# Provided data:
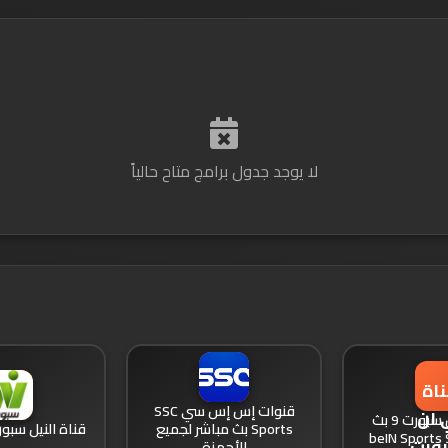
لا يوجد جدول برامج متاح حالياً
قنوات إس إس سي SSC
قناة بي ان سبورت 9 بث
Sports بث مباشر لجميع
قناة النيل سبو
الأجهزة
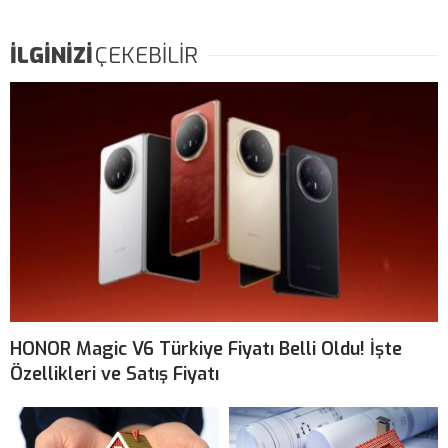
İLGİNİZİ
ÇEKEBİLİR
HONOR Magic V6 Türkiye Fiyatı Belli Oldu! İşte
Özellikleri ve Satış Fiyatı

# Problem description:
Type the entries again verbatim. Any pictures should be skipped.

# Task output:
لا يوجد جدول برامج متاح حالياً
قنوات إس إس سي SSC
قناة بي ان سبورت 9 بث
Sports بث مباشر لجميع
قناة النيل سبو
الأجهزة
İLGİNİZİ
ÇEKEBİLİR
HONOR Magic V6 Türkiye Fiyatı Belli Oldu! İşte
Özellikleri ve Satış Fiyatı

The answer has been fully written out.